Michael Hill, jeweller, was also Michael Hill, serious golf fan, and he had developed a very special course called The Hills on a former deer farm.
With its jaw-dropping views, spectator-friendly terrain, plush facilities and unique sculptures, The Hills was (is) unlike anything else in the country.
A three-year deal was signed to host the Open, first as a co-sanctioned event between the Australasian and European tours, and then as part of the Nationwide Tour, with Australian promoter Bob Tuohy in charge.
The New Zealand Open had been on death row, with the national organisation having lost millions of dollars running the event since 2002.

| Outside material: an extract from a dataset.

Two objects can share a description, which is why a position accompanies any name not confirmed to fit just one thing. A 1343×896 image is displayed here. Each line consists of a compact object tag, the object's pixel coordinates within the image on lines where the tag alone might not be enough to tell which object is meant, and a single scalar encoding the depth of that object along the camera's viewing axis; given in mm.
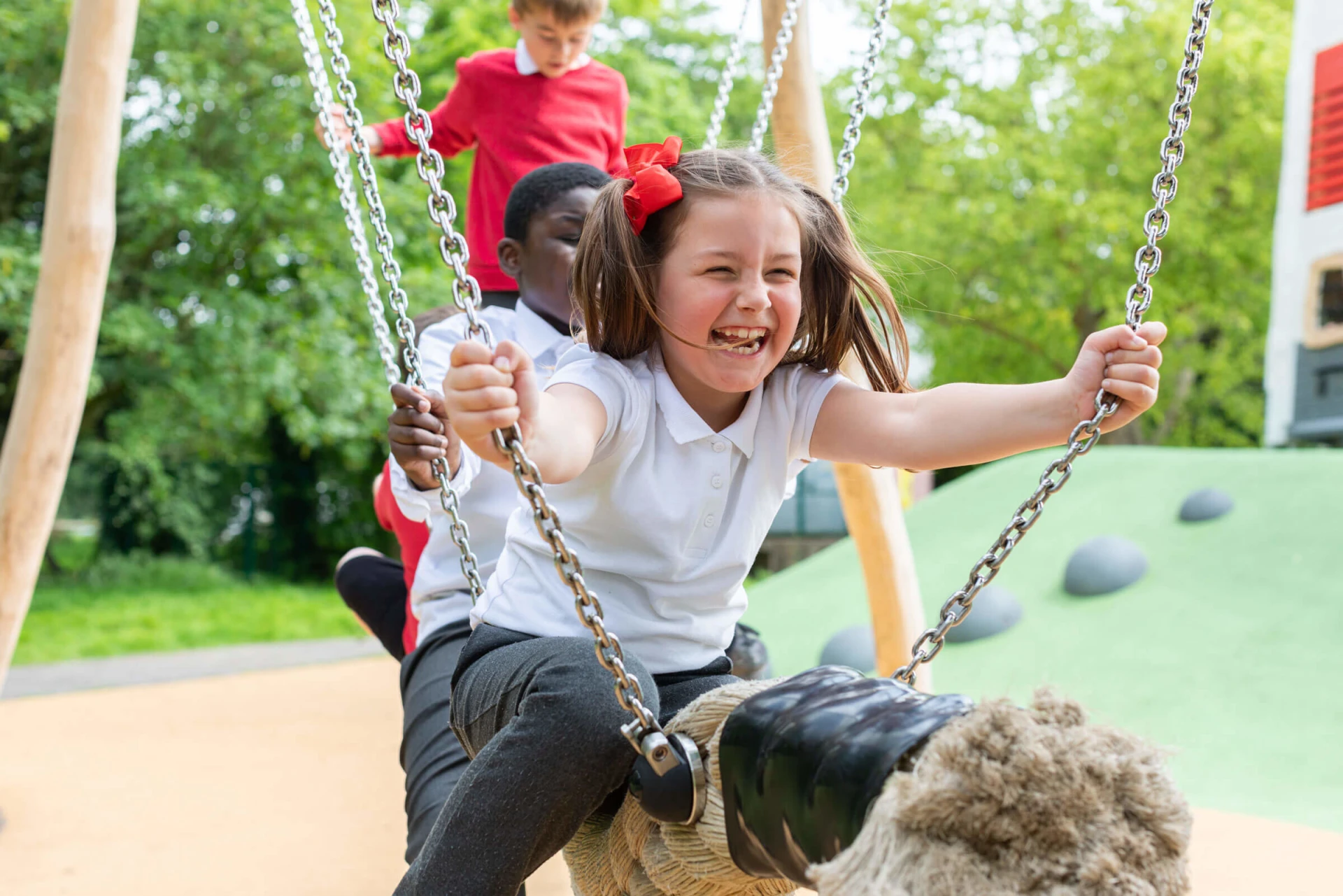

Tuohy and Hill stepped in, and what followed were three memorable, successful and profitable tournaments that revived the Open.
In 2007 (November 29 to December 2), Sir Bob Charles made the cut, aged 71, and Englishman Richard Finch won by three strokes.
In 2009 (March 12 to 15), Danny Lee was the big story, but both he and Charles missed the cut. The young Americans invaded and Alex Prugh - now playing well on the PGA Tour - won by three strokes.
Last year (January 28 to 31), everyone was charmed by a tall, laconic kid called Bobby Gates, who led the whole way and won by a shot.
Across the three tournaments, about 80,000 golf fans popped into The Hills for a look.